**SOURCE PASSAGE**
Athena was a proposed space mission that would have performed a single flyby of asteroid 2 Pallas, the third largest asteroid in the Solar System.

If Athena had been funded, it was planned to share the launch vehicle with the Psyche and Janus spacecraft and fly its own trajectory for a Mars gravity assist to slingshot into the asteroid belt. It would have taken about two years to reach Pallas. The mission's principal investigator was Joseph O'Rourke, at Arizona State University.

The Athena spacecraft was examined in Category 1 of the 2018 NASA SIMPLEx competition and was eliminated before reaching Category 2; it will possibly be proposed at a later unknown time. The Athena mission was beaten by other mission concepts such as the TransOrbital TrailBlazer lunar orbiter.

== Objectives ==
The science goals and objectives included:
- to determine how differentiation varies on bodies with large proportions of ices and how they evolved over time.
- to determine how the current population of asteroids evolved in time and space.
- to understand the role of water in the evolution of Pallas.
- to constrain the dynamical evolution of Pallas and asteroids in the Pallas impact family.

Athena would have conducted visible imaging of the geology of Pallas with a miniature color (RGB) camera. Also, a radio science experiment would have used a continuous antenna pointing to Earth for two-way Doppler tracking to enable the determination of the mass of Pallas with a precision of <0.05%.

**Stored data entries**
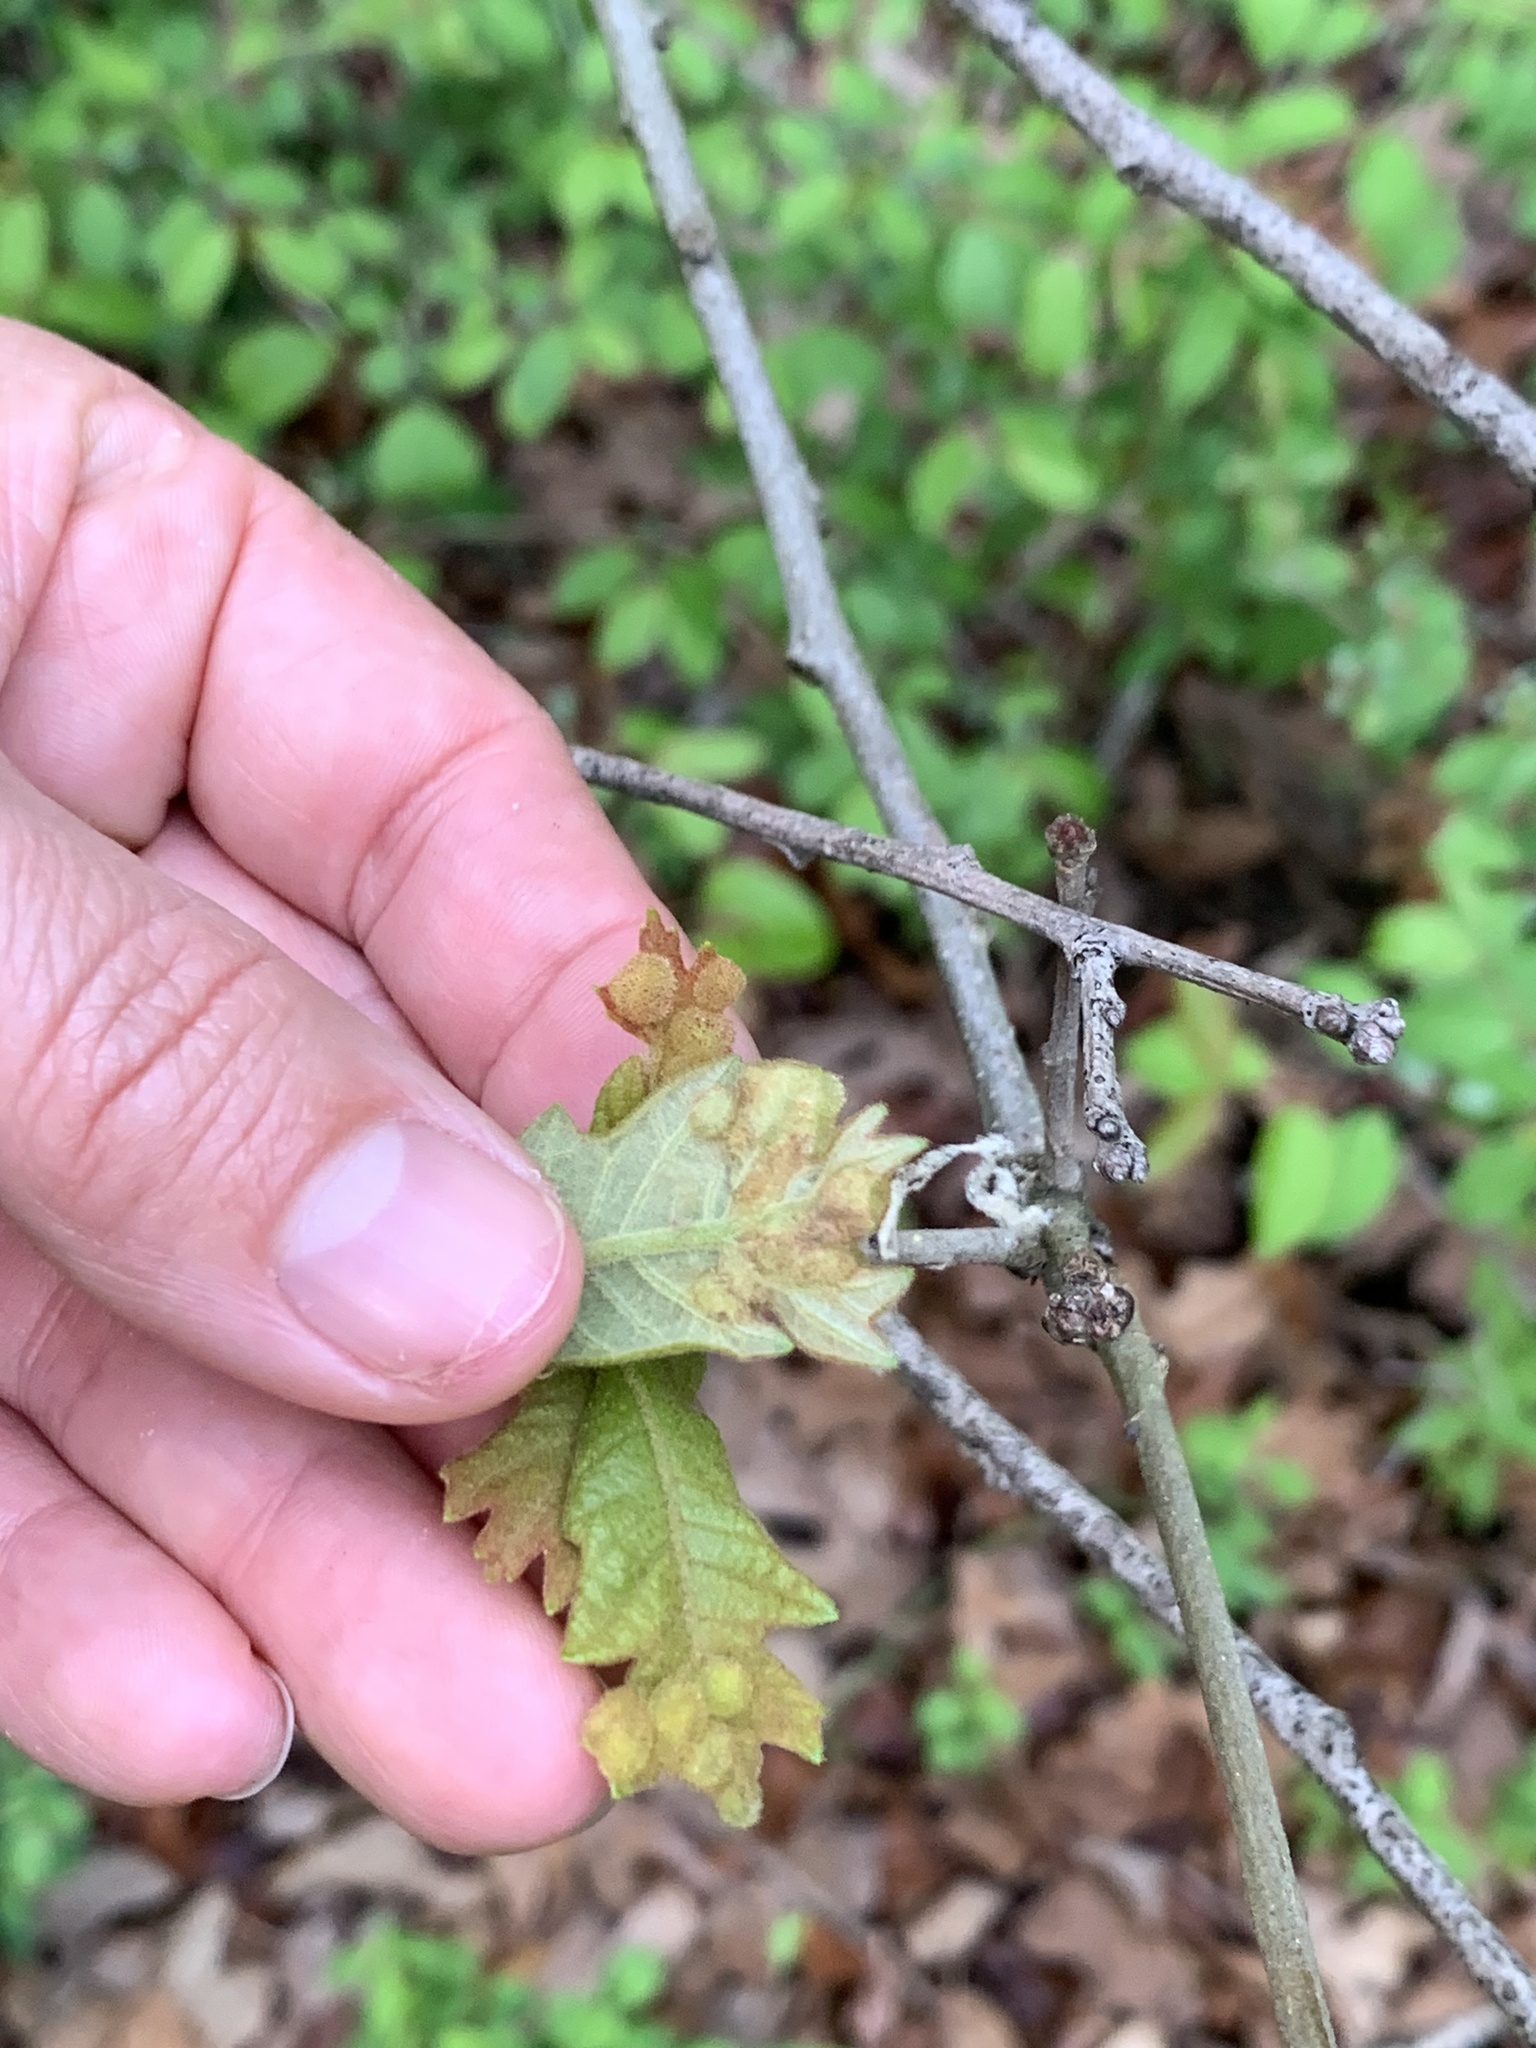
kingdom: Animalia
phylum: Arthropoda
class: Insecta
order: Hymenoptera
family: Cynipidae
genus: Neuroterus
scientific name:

--

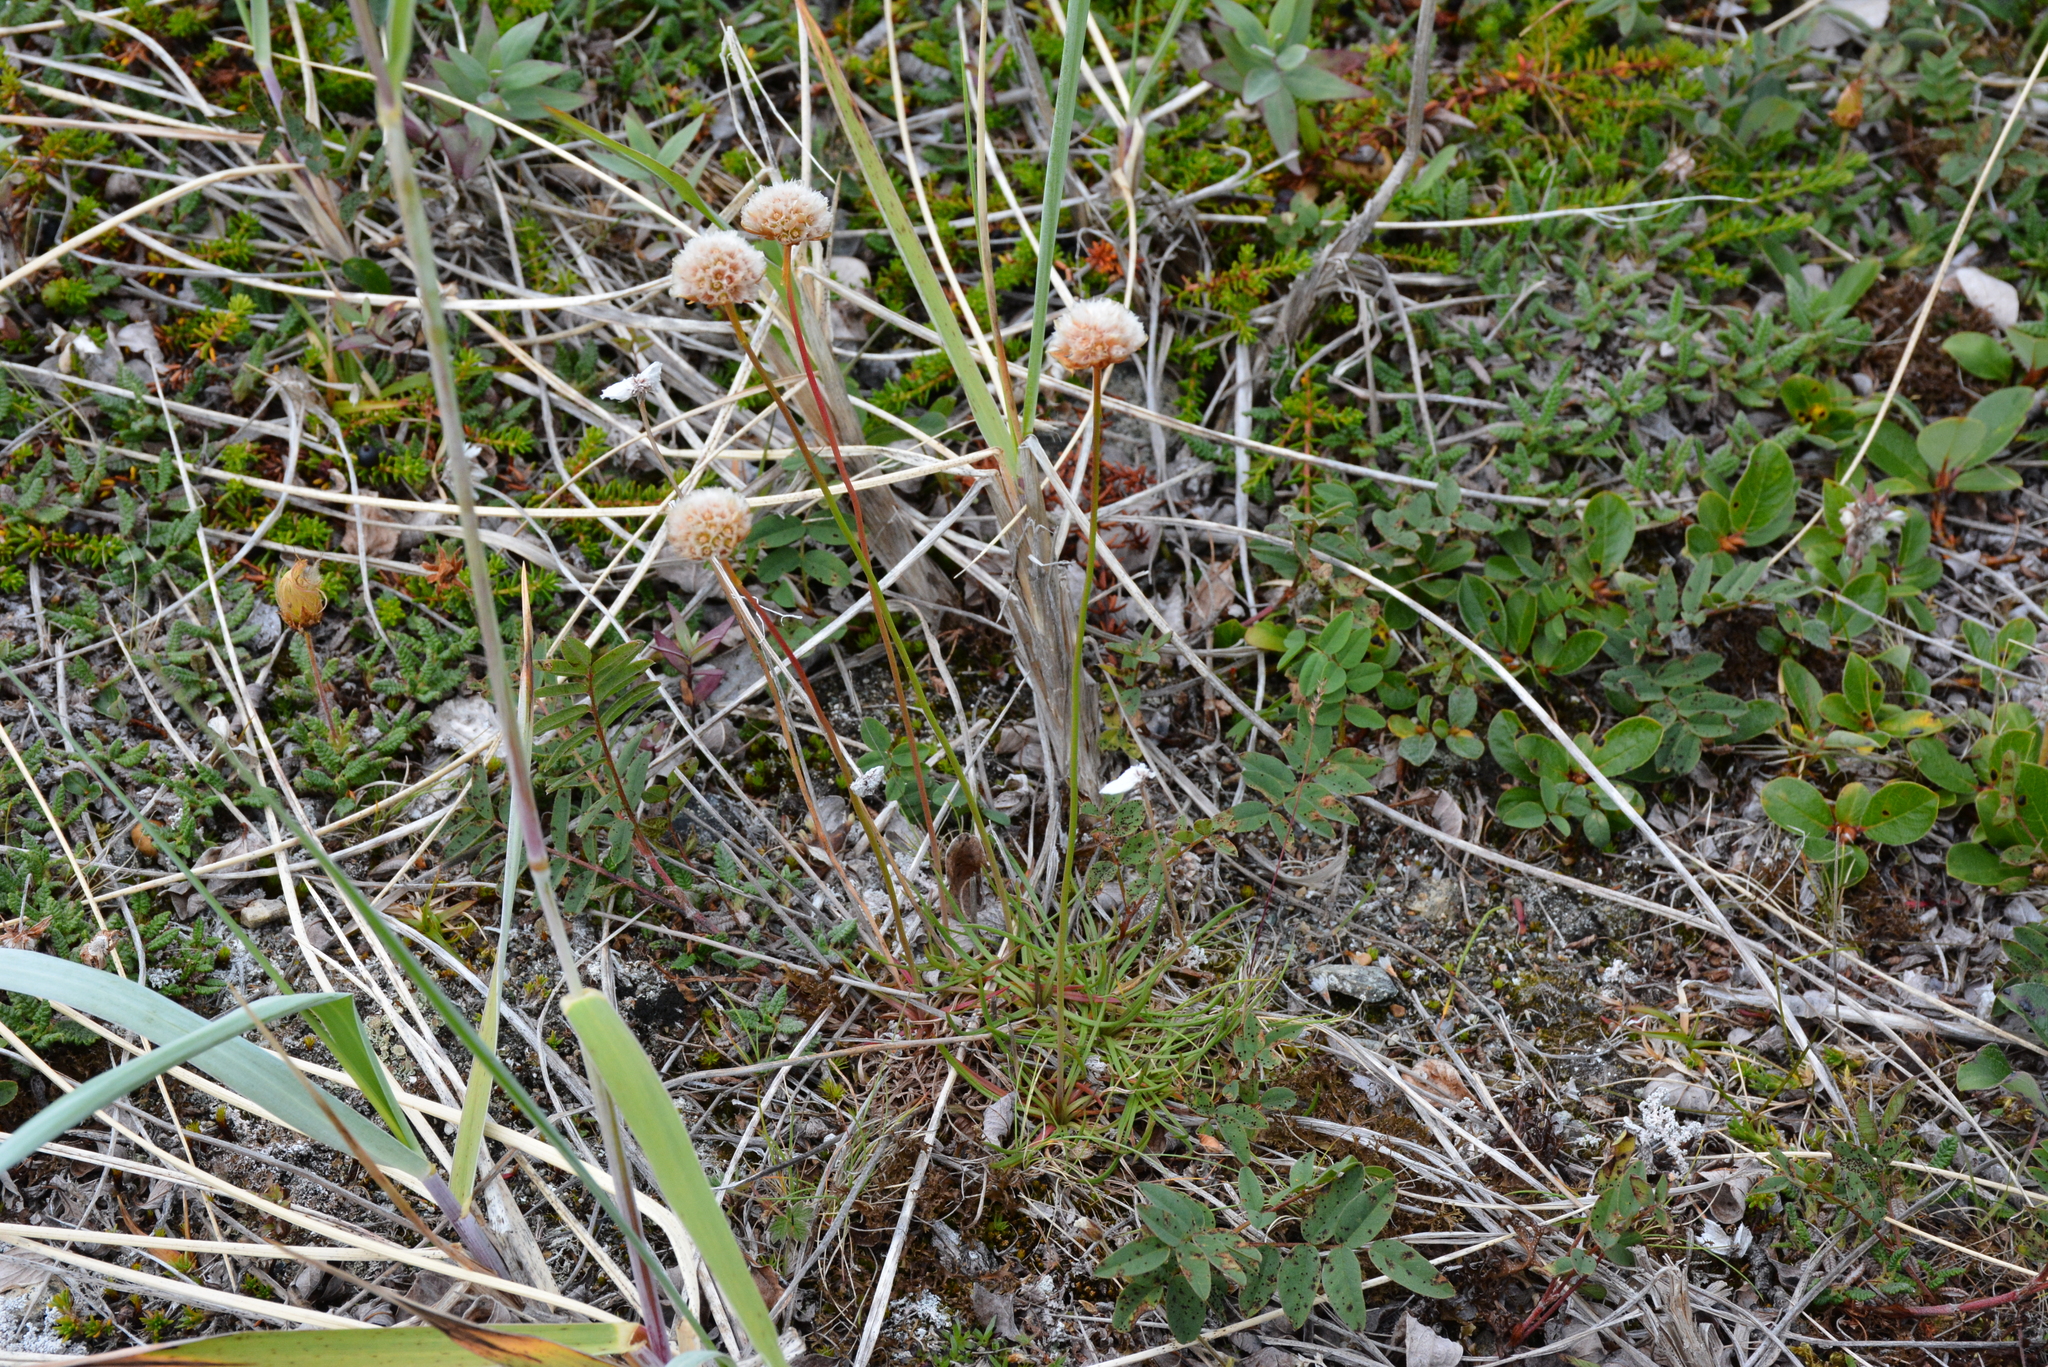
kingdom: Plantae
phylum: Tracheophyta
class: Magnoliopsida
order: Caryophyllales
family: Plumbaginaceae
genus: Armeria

**QUESTIONS ON THE MATERIAL**
a: According to the passage on the Athena mission, who was the mission's principal investigator?
b: Reproduce the passage on the Athena mission word for word, from "Athena was a" up to and including "Arizona State University.".
The items are not required for either task.

**YOUR WRITTEN ANSWERS**
a: Joseph O'Rourke, at Arizona State University.

b:
Athena was a proposed space mission that would have performed a single flyby of asteroid 2 Pallas, the third largest asteroid in the Solar System.

If Athena had been funded, it was planned to share the launch vehicle with the Psyche and Janus spacecraft and fly its own trajectory for a Mars gravity assist to slingshot into the asteroid belt. It would have taken about two years to reach Pallas. The mission's principal investigator was Joseph O'Rourke, at Arizona State University.